• **Your instructions**
Restate exactly the lines of the entries below, beginning with the first and ending with the line that holds "X190178571Y-84285714D02*". Pictures are not copied.

• **Data provided**
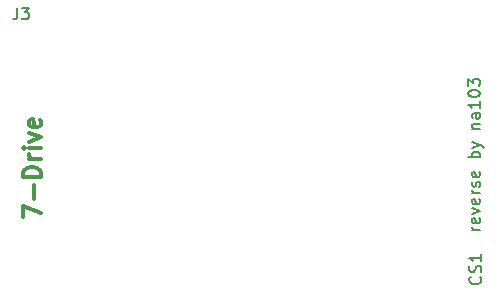
<source format=gbr>
%TF.GenerationSoftware,KiCad,Pcbnew,(5.1.12)-1*%
%TF.CreationDate,2023-06-15T15:32:22+02:00*%
%TF.ProjectId,cs1,6373312e-6b69-4636-9164-5f7063625858,rev?*%
%TF.SameCoordinates,Original*%
%TF.FileFunction,Legend,Top*%
%TF.FilePolarity,Positive*%
%FSLAX46Y46*%
G04 Gerber Fmt 4.6, Leading zero omitted, Abs format (unit mm)*
G04 Created by KiCad (PCBNEW (5.1.12)-1) date 2023-06-15 15:32:22*
%MOMM*%
%LPD*%
G01*
G04 APERTURE LIST*
%ADD10C,0.300000*%
%ADD11C,0.150000*%
G04 APERTURE END LIST*
D10*
X188678571Y-87714285D02*
X188678571Y-86714285D01*
X190178571Y-87357142D01*
X189607142Y-86142857D02*
X189607142Y-85000000D01*
X190178571Y-84285714D02*
X188678571Y-84285714D01*
X188678571Y-83928571D01*
X188750000Y-83714285D01*
X188892857Y-83571428D01*
X189035714Y-83500000D01*
X189321428Y-83428571D01*
X189535714Y-83428571D01*
X189821428Y-83500000D01*
X189964285Y-83571428D01*
X190107142Y-83714285D01*
X190178571Y-83928571D01*
X190178571Y-84285714D01*
X190178571Y-82785714D02*
X189178571Y-82785714D01*
X189464285Y-82785714D02*
X189321428Y-82714285D01*
X189250000Y-82642857D01*
X189178571Y-82500000D01*
X189178571Y-82357142D01*
X190178571Y-81857142D02*
X189178571Y-81857142D01*
X188678571Y-81857142D02*
X188750000Y-81928571D01*
X188821428Y-81857142D01*
X188750000Y-81785714D01*
X188678571Y-81857142D01*
X188821428Y-81857142D01*
X189178571Y-81285714D02*
X190178571Y-80928571D01*
X189178571Y-80571428D01*
X190107142Y-79428571D02*
X190178571Y-79571428D01*
X190178571Y-79857142D01*
X190107142Y-80000000D01*
X189964285Y-80071428D01*
X189392857Y-80071428D01*
X189250000Y-80000000D01*
X189178571Y-79857142D01*
X189178571Y-79571428D01*
X189250000Y-79428571D01*
X189392857Y-79357142D01*
X189535714Y-79357142D01*
X189678571Y-80071428D01*
D11*
X227352380Y-88780952D02*
X226685714Y-88780952D01*
X226876190Y-88780952D02*
X226780952Y-88733333D01*
X226733333Y-88685714D01*
X226685714Y-88590476D01*
X226685714Y-88495238D01*
X227304761Y-87780952D02*
X227352380Y-87876190D01*
X227352380Y-88066666D01*
X227304761Y-88161904D01*
X227209523Y-88209523D01*
X226828571Y-88209523D01*
X226733333Y-88161904D01*
X226685714Y-88066666D01*
X226685714Y-87876190D01*
X226733333Y-87780952D01*
X226828571Y-87733333D01*
X226923809Y-87733333D01*
X227019047Y-88209523D01*
X226685714Y-87400000D02*
X227352380Y-87161904D01*
X226685714Y-86923809D01*
X227304761Y-86161904D02*
X227352380Y-86257142D01*
X227352380Y-86447619D01*
X227304761Y-86542857D01*
X227209523Y-86590476D01*
X226828571Y-86590476D01*
X226733333Y-86542857D01*
X226685714Y-86447619D01*
X226685714Y-86257142D01*
X226733333Y-86161904D01*
X226828571Y-86114285D01*
X226923809Y-86114285D01*
X227019047Y-86590476D01*
X227352380Y-85685714D02*
X226685714Y-85685714D01*
X226876190Y-85685714D02*
X226780952Y-85638095D01*
X226733333Y-85590476D01*
X226685714Y-85495238D01*
X226685714Y-85400000D01*
X227304761Y-85114285D02*
X227352380Y-85019047D01*
X227352380Y-84828571D01*
X227304761Y-84733333D01*
X227209523Y-84685714D01*
X227161904Y-84685714D01*
X227066666Y-84733333D01*
X227019047Y-84828571D01*
X227019047Y-84971428D01*
X226971428Y-85066666D01*
X226876190Y-85114285D01*
X226828571Y-85114285D01*
X226733333Y-85066666D01*
X226685714Y-84971428D01*
X226685714Y-84828571D01*
X226733333Y-84733333D01*
X227304761Y-83876190D02*
X227352380Y-83971428D01*
X227352380Y-84161904D01*
X227304761Y-84257142D01*
X227209523Y-84304761D01*
X226828571Y-84304761D01*
X226733333Y-84257142D01*
X226685714Y-84161904D01*
X226685714Y-83971428D01*
X226733333Y-83876190D01*
X226828571Y-83828571D01*
X226923809Y-83828571D01*
X227019047Y-84304761D01*
X227352380Y-82638095D02*
X226352380Y-82638095D01*
X226733333Y-82638095D02*
X226685714Y-82542857D01*
X226685714Y-82352380D01*
X226733333Y-82257142D01*
X226780952Y-82209523D01*
X226876190Y-82161904D01*
X227161904Y-82161904D01*
X227257142Y-82209523D01*
X227304761Y-82257142D01*
X227352380Y-82352380D01*
X227352380Y-82542857D01*
X227304761Y-82638095D01*
X226685714Y-81828571D02*
X227352380Y-81590476D01*
X226685714Y-81352380D02*
X227352380Y-81590476D01*
X227590476Y-81685714D01*
X227638095Y-81733333D01*
X227685714Y-81828571D01*
X226685714Y-80209523D02*
X227352380Y-80209523D01*
X226780952Y-80209523D02*
X226733333Y-80161904D01*
X226685714Y-80066666D01*
X226685714Y-79923809D01*
X226733333Y-79828571D01*
X226828571Y-79780952D01*
X227352380Y-79780952D01*
X227352380Y-78876190D02*
X226828571Y-78876190D01*
X226733333Y-78923809D01*
X226685714Y-79019047D01*
X226685714Y-79209523D01*
X226733333Y-79304761D01*
X227304761Y-78876190D02*
X227352380Y-78971428D01*
X227352380Y-79209523D01*
X227304761Y-79304761D01*
X227209523Y-79352380D01*
X227114285Y-79352380D01*
X227019047Y-79304761D01*
X226971428Y-79209523D01*
X226971428Y-78971428D01*
X226923809Y-78876190D01*
X227352380Y-77876190D02*
X227352380Y-78447619D01*
X227352380Y-78161904D02*
X226352380Y-78161904D01*
X226495238Y-78257142D01*
X226590476Y-78352380D01*
X226638095Y-78447619D01*
X226352380Y-77257142D02*
X226352380Y-77161904D01*
X226400000Y-77066666D01*
X226447619Y-77019047D01*
X226542857Y-76971428D01*
X226733333Y-76923809D01*
X226971428Y-76923809D01*
X227161904Y-76971428D01*
X227257142Y-77019047D01*
X227304761Y-77066666D01*
X227352380Y-77161904D01*
X227352380Y-77257142D01*
X227304761Y-77352380D01*
X227257142Y-77400000D01*
X227161904Y-77447619D01*
X226971428Y-77495238D01*
X226733333Y-77495238D01*
X226542857Y-77447619D01*
X226447619Y-77400000D01*
X226400000Y-77352380D01*
X226352380Y-77257142D01*
X226352380Y-76590476D02*
X226352380Y-75971428D01*
X226733333Y-76304761D01*
X226733333Y-76161904D01*
X226780952Y-76066666D01*
X226828571Y-76019047D01*
X226923809Y-75971428D01*
X227161904Y-75971428D01*
X227257142Y-76019047D01*
X227304761Y-76066666D01*
X227352380Y-76161904D01*
X227352380Y-76447619D01*
X227304761Y-76542857D01*
X227257142Y-76590476D01*
X227357142Y-92742857D02*
X227404761Y-92790476D01*
X227452380Y-92933333D01*
X227452380Y-93028571D01*
X227404761Y-93171428D01*
X227309523Y-93266666D01*
X227214285Y-93314285D01*
X227023809Y-93361904D01*
X226880952Y-93361904D01*
X226690476Y-93314285D01*
X226595238Y-93266666D01*
X226500000Y-93171428D01*
X226452380Y-93028571D01*
X226452380Y-92933333D01*
X226500000Y-92790476D01*
X226547619Y-92742857D01*
X227404761Y-92361904D02*
X227452380Y-92219047D01*
X227452380Y-91980952D01*
X227404761Y-91885714D01*
X227357142Y-91838095D01*
X227261904Y-91790476D01*
X227166666Y-91790476D01*
X227071428Y-91838095D01*
X227023809Y-91885714D01*
X226976190Y-91980952D01*
X226928571Y-92171428D01*
X226880952Y-92266666D01*
X226833333Y-92314285D01*
X226738095Y-92361904D01*
X226642857Y-92361904D01*
X226547619Y-92314285D01*
X226500000Y-92266666D01*
X226452380Y-92171428D01*
X226452380Y-91933333D01*
X226500000Y-91790476D01*
X227452380Y-90838095D02*
X227452380Y-91409523D01*
X227452380Y-91123809D02*
X226452380Y-91123809D01*
X226595238Y-91219047D01*
X226690476Y-91314285D01*
X226738095Y-91409523D01*
%TO.C,J3*%
X188166666Y-69952380D02*
X188166666Y-70666666D01*
X188119047Y-70809523D01*
X188023809Y-70904761D01*
X187880952Y-70952380D01*
X187785714Y-70952380D01*
X188547619Y-69952380D02*
X189166666Y-69952380D01*
X188833333Y-70333333D01*
X188976190Y-70333333D01*
X189071428Y-70380952D01*
X189119047Y-70428571D01*
X189166666Y-70523809D01*
X189166666Y-70761904D01*
X189119047Y-70857142D01*
X189071428Y-70904761D01*
X188976190Y-70952380D01*
X188690476Y-70952380D01*
X188595238Y-70904761D01*
X188547619Y-70857142D01*
%TD*%
M02*

</source>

• **Solution to this exercise**
<source format=gbr>
%TF.GenerationSoftware,KiCad,Pcbnew,(5.1.12)-1*%
%TF.CreationDate,2023-06-15T15:32:22+02:00*%
%TF.ProjectId,cs1,6373312e-6b69-4636-9164-5f7063625858,rev?*%
%TF.SameCoordinates,Original*%
%TF.FileFunction,Legend,Top*%
%TF.FilePolarity,Positive*%
%FSLAX46Y46*%
G04 Gerber Fmt 4.6, Leading zero omitted, Abs format (unit mm)*
G04 Created by KiCad (PCBNEW (5.1.12)-1) date 2023-06-15 15:32:22*
%MOMM*%
%LPD*%
G01*
G04 APERTURE LIST*
%ADD10C,0.300000*%
%ADD11C,0.150000*%
G04 APERTURE END LIST*
D10*
X188678571Y-87714285D02*
X188678571Y-86714285D01*
X190178571Y-87357142D01*
X189607142Y-86142857D02*
X189607142Y-85000000D01*
X190178571Y-84285714D02*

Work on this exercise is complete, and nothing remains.